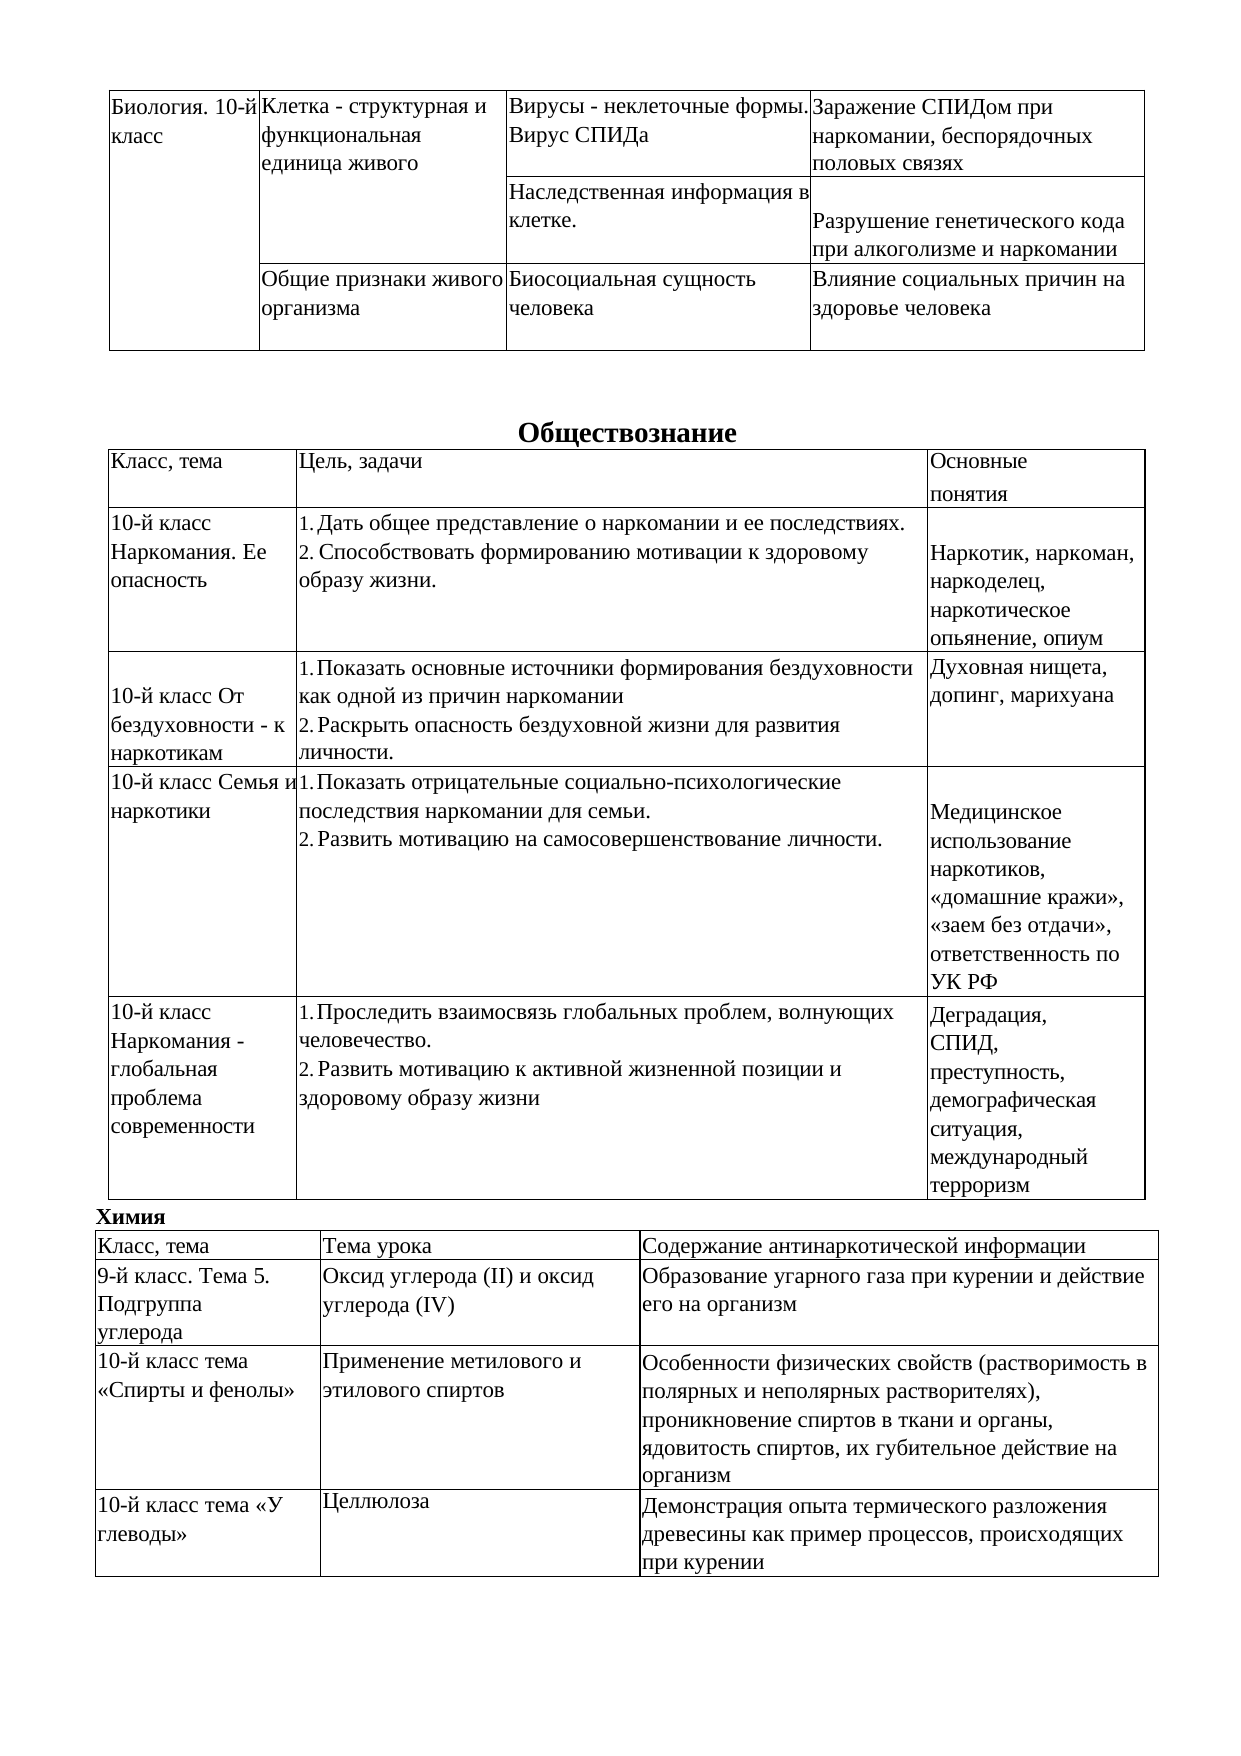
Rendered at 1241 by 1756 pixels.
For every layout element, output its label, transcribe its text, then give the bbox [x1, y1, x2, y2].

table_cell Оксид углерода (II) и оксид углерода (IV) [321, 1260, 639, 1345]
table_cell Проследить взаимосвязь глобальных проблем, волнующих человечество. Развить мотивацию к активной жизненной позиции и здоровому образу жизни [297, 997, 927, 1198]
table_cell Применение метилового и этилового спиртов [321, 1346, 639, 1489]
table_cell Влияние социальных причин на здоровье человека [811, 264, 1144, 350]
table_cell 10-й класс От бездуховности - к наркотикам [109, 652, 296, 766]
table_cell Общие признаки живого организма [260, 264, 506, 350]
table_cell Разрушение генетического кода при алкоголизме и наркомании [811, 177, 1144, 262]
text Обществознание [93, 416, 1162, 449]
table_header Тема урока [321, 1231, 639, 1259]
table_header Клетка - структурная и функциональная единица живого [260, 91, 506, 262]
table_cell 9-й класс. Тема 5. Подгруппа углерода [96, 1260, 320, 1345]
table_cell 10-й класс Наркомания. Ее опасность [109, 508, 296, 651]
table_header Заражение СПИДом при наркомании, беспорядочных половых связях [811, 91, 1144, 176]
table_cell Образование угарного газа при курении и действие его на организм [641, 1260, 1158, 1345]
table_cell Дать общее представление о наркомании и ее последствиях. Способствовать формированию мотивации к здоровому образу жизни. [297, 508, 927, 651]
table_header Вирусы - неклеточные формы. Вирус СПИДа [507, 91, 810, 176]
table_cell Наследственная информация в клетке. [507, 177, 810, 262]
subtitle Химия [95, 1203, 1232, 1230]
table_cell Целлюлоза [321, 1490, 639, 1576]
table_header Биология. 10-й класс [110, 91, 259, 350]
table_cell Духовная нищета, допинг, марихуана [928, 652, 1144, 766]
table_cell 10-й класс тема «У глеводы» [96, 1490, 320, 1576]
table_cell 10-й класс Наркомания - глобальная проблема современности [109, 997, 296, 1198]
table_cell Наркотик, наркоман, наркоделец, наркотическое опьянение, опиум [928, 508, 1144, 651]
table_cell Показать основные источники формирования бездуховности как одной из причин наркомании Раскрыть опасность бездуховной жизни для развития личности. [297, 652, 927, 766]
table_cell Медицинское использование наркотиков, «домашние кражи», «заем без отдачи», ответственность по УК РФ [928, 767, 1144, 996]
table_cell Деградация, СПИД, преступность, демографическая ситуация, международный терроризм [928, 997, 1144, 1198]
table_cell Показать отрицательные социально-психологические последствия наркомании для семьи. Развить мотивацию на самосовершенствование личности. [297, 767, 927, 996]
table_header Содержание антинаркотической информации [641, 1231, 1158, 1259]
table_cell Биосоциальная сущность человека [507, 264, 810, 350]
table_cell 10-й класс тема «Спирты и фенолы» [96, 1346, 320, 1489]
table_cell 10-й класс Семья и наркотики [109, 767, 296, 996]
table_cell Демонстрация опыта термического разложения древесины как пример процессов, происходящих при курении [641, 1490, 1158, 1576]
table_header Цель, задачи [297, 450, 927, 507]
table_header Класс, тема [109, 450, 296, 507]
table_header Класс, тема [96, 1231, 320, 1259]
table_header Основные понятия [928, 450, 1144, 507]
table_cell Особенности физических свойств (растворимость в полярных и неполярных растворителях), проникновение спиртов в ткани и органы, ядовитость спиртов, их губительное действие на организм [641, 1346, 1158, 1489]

————————

*What is expected*
With the images left out, output all the entries above exactly.

*Problem solution*
Rendered at 1241 by 1756 pixels.
For every layout element, output its label, transcribe its text, then give the bbox [x1, y1, x2, y2].

table_cell Оксид углерода (II) и оксид углерода (IV) [321, 1260, 639, 1345]
table_cell Проследить взаимосвязь глобальных проблем, волнующих человечество. Развить мотивацию к активной жизненной позиции и здоровому образу жизни [297, 997, 927, 1198]
table_cell Применение метилового и этилового спиртов [321, 1346, 639, 1489]
table_cell Влияние социальных причин на здоровье человека [811, 264, 1144, 350]
table_cell 10-й класс От бездуховности - к наркотикам [109, 652, 296, 766]
table_cell Общие признаки живого организма [260, 264, 506, 350]
table_cell Разрушение генетического кода при алкоголизме и наркомании [811, 177, 1144, 262]
text Обществознание [93, 416, 1162, 449]
table_header Тема урока [321, 1231, 639, 1259]
table_header Клетка - структурная и функциональная единица живого [260, 91, 506, 262]
table_cell 9-й класс. Тема 5. Подгруппа углерода [96, 1260, 320, 1345]
table_cell 10-й класс Наркомания. Ее опасность [109, 508, 296, 651]
table_header Заражение СПИДом при наркомании, беспорядочных половых связях [811, 91, 1144, 176]
table_cell Образование угарного газа при курении и действие его на организм [641, 1260, 1158, 1345]
table_cell Дать общее представление о наркомании и ее последствиях. Способствовать формированию мотивации к здоровому образу жизни. [297, 508, 927, 651]
table_header Вирусы - неклеточные формы. Вирус СПИДа [507, 91, 810, 176]
table_cell Наследственная информация в клетке. [507, 177, 810, 262]
subtitle Химия [95, 1203, 1232, 1230]
table_cell Целлюлоза [321, 1490, 639, 1576]
table_header Биология. 10-й класс [110, 91, 259, 350]
table_cell Духовная нищета, допинг, марихуана [928, 652, 1144, 766]
table_cell 10-й класс тема «У глеводы» [96, 1490, 320, 1576]
table_cell 10-й класс Наркомания - глобальная проблема современности [109, 997, 296, 1198]
table_cell Наркотик, наркоман, наркоделец, наркотическое опьянение, опиум [928, 508, 1144, 651]
table_cell Показать основные источники формирования бездуховности как одной из причин наркомании Раскрыть опасность бездуховной жизни для развития личности. [297, 652, 927, 766]
table_cell Медицинское использование наркотиков, «домашние кражи», «заем без отдачи», ответственность по УК РФ [928, 767, 1144, 996]
table_cell Деградация, СПИД, преступность, демографическая ситуация, международный терроризм [928, 997, 1144, 1198]
table_cell Показать отрицательные социально-психологические последствия наркомании для семьи. Развить мотивацию на самосовершенствование личности. [297, 767, 927, 996]
table_header Содержание антинаркотической информации [641, 1231, 1158, 1259]
table_cell Биосоциальная сущность человека [507, 264, 810, 350]
table_cell 10-й класс тема «Спирты и фенолы» [96, 1346, 320, 1489]
table_cell 10-й класс Семья и наркотики [109, 767, 296, 996]
table_cell Демонстрация опыта термического разложения древесины как пример процессов, происходящих при курении [641, 1490, 1158, 1576]
table_header Цель, задачи [297, 450, 927, 507]
table_header Класс, тема [109, 450, 296, 507]
table_header Класс, тема [96, 1231, 320, 1259]
table_header Основные понятия [928, 450, 1144, 507]
table_cell Особенности физических свойств (растворимость в полярных и неполярных растворителях), проникновение спиртов в ткани и органы, ядовитость спиртов, их губительное действие на организм [641, 1346, 1158, 1489]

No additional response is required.